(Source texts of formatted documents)
═══

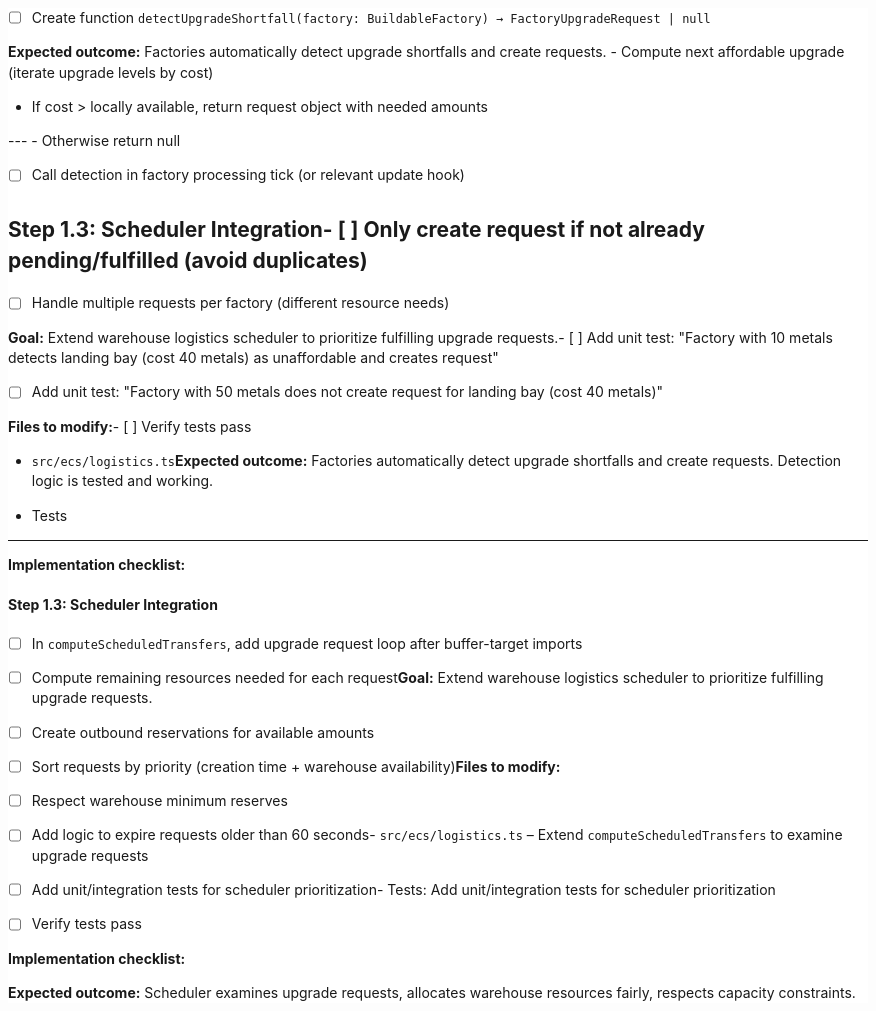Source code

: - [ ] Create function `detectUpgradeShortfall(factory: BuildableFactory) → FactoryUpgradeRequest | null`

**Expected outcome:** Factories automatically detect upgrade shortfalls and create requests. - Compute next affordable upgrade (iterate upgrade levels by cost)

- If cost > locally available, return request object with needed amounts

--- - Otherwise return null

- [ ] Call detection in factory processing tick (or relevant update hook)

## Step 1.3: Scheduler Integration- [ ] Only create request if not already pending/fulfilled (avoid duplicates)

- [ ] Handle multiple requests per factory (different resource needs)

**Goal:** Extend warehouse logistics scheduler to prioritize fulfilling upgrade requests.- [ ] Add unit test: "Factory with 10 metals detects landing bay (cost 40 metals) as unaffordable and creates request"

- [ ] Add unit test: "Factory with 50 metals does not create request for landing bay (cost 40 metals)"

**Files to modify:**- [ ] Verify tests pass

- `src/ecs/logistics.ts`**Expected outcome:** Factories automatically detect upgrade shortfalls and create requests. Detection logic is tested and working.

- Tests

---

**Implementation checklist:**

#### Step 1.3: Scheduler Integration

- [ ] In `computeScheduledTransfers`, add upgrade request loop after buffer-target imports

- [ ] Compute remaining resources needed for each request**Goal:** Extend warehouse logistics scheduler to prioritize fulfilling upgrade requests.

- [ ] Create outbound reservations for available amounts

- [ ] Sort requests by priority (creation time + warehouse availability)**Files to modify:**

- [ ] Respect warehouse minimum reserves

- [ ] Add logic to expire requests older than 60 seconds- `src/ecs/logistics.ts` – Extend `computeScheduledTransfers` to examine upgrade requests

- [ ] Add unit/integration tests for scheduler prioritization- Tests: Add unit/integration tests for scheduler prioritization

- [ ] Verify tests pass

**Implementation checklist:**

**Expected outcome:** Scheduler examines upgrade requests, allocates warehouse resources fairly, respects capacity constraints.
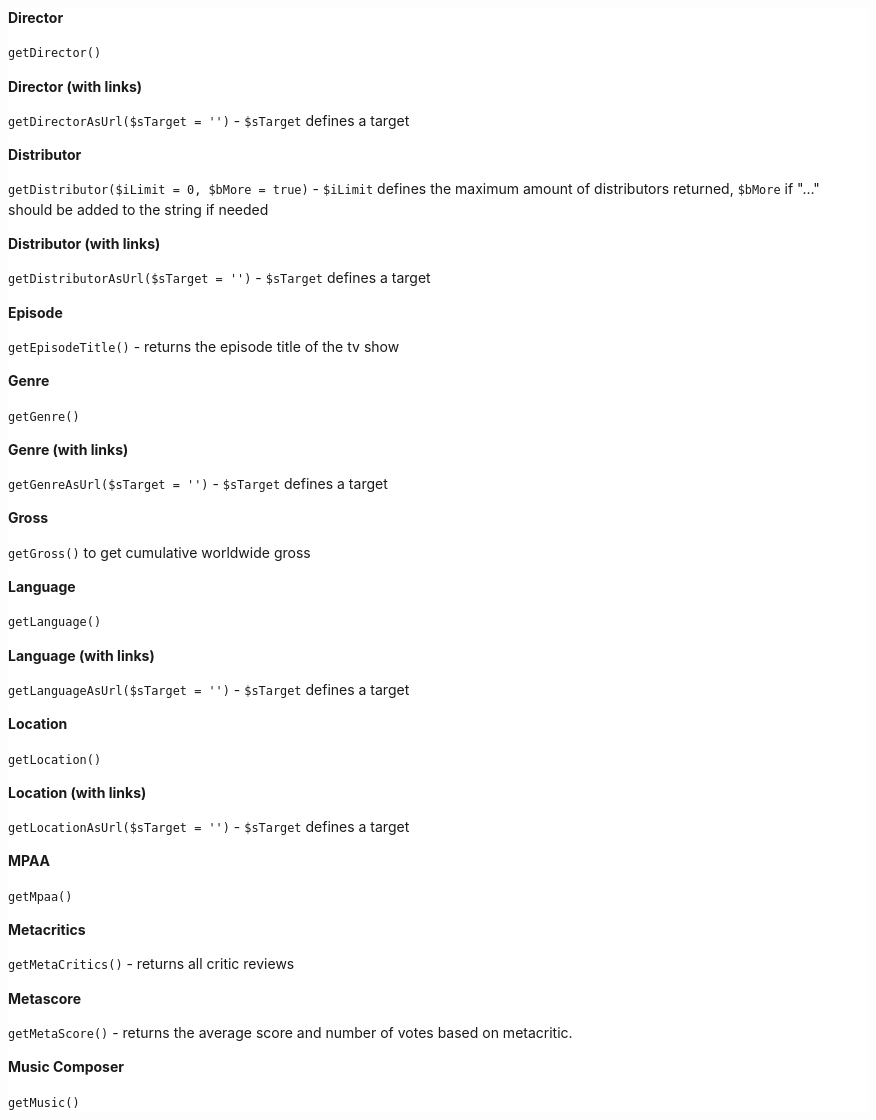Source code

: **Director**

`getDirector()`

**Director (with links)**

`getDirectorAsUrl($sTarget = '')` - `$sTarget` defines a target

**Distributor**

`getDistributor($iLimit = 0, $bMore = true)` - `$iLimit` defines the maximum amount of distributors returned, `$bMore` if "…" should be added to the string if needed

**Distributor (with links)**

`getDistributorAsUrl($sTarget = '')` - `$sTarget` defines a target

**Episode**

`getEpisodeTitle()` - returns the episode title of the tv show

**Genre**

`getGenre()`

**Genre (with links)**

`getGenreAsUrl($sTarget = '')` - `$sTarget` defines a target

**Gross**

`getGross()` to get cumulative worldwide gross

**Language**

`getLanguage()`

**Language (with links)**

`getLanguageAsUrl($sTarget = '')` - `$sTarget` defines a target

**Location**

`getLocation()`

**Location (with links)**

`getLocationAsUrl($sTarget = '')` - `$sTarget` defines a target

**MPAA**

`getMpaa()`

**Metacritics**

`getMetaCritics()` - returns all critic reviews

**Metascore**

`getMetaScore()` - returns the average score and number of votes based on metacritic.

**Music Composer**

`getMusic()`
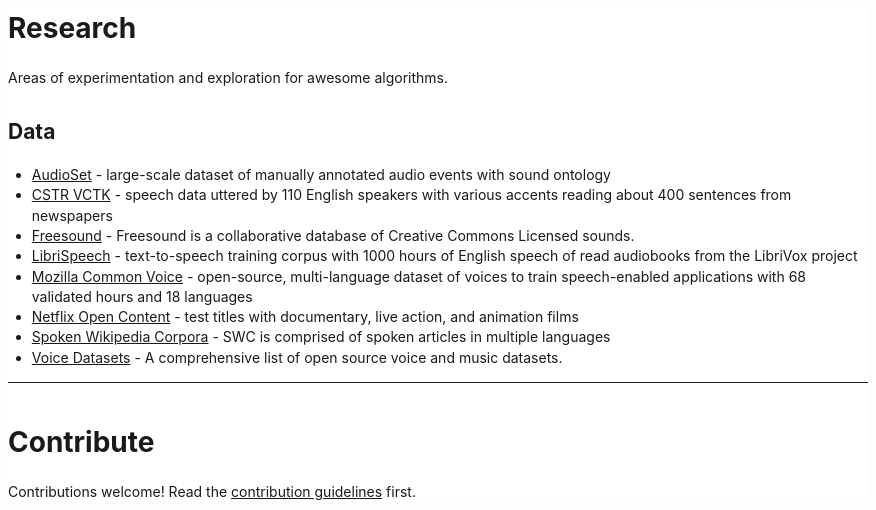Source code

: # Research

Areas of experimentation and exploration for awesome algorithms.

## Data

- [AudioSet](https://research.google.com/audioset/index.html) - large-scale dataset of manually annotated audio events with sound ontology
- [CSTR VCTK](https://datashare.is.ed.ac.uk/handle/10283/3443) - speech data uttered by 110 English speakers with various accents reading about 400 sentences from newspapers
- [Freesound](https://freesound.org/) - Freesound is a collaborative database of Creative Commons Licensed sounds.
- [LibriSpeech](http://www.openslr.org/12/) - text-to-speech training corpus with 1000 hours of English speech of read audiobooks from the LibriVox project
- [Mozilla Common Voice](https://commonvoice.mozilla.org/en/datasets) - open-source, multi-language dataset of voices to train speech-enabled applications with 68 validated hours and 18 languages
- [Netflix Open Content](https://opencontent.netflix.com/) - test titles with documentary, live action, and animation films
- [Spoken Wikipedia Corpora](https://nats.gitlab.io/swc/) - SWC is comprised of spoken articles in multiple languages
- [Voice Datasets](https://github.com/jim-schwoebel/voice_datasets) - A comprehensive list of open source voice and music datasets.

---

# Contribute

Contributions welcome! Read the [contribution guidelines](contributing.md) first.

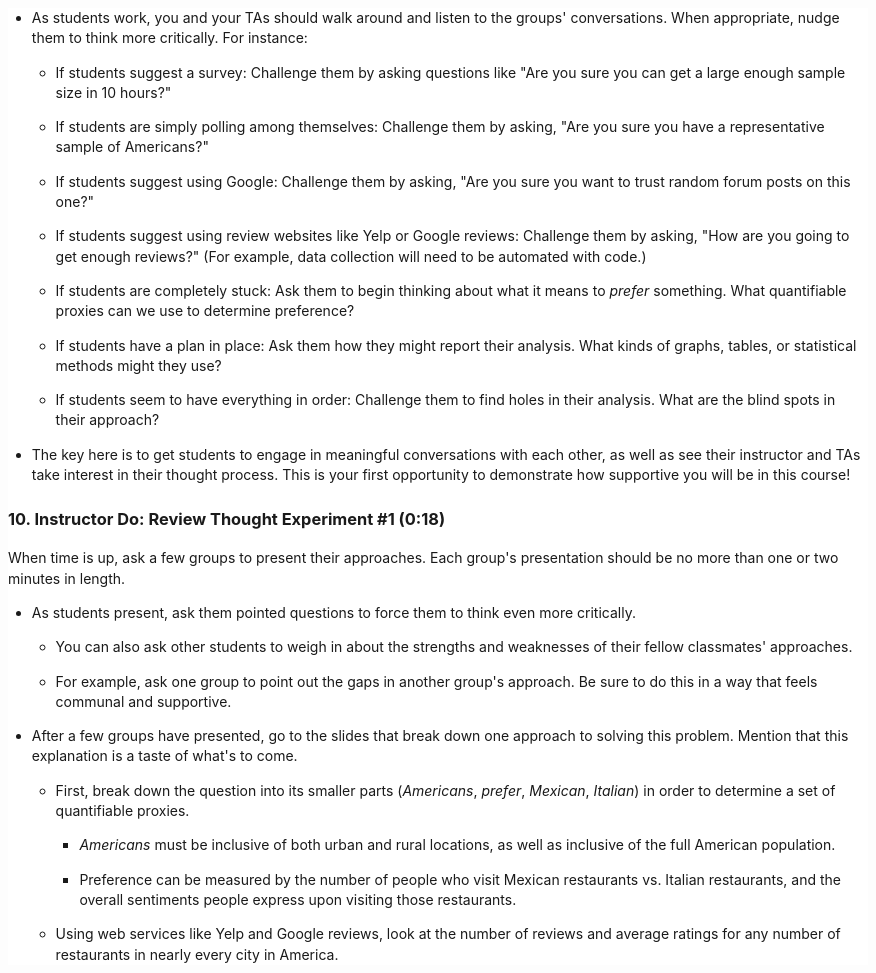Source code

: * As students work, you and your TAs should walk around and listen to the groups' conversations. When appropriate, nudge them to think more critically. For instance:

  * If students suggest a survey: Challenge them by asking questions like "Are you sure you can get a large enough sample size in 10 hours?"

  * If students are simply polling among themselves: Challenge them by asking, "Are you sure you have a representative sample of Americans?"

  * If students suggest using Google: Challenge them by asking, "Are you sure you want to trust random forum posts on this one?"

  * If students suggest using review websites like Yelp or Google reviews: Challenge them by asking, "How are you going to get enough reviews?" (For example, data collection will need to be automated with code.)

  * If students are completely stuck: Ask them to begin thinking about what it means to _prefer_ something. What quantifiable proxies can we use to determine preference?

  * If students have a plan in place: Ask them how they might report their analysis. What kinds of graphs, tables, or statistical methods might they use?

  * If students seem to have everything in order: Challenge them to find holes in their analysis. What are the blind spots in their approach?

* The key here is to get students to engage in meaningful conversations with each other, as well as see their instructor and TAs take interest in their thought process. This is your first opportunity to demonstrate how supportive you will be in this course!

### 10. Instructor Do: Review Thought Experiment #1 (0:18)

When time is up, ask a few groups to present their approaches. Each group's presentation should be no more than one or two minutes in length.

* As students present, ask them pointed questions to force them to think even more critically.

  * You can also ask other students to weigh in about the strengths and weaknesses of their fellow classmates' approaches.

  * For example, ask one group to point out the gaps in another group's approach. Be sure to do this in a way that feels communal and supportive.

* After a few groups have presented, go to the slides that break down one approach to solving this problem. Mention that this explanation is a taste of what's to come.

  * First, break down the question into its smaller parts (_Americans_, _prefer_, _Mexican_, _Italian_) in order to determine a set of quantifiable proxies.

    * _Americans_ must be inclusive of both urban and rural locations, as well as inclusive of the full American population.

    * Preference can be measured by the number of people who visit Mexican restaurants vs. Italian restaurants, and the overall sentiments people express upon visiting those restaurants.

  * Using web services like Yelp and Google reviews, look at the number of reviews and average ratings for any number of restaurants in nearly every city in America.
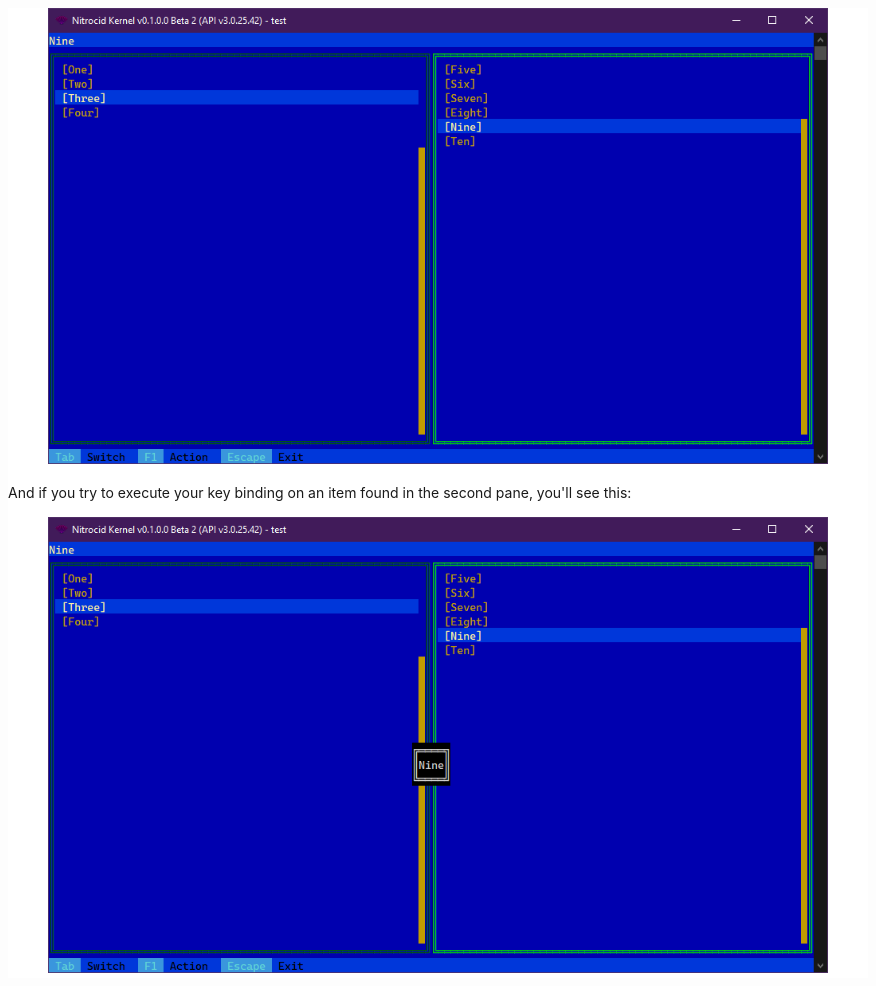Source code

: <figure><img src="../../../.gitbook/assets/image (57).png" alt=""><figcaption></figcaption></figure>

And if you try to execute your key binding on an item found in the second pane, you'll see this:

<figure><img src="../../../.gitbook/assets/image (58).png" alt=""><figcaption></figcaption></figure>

═══

** Goal of the exercise **
How many lines in the rows above contain the word "outcome"? Reply with the number only.

** Exercise response **
3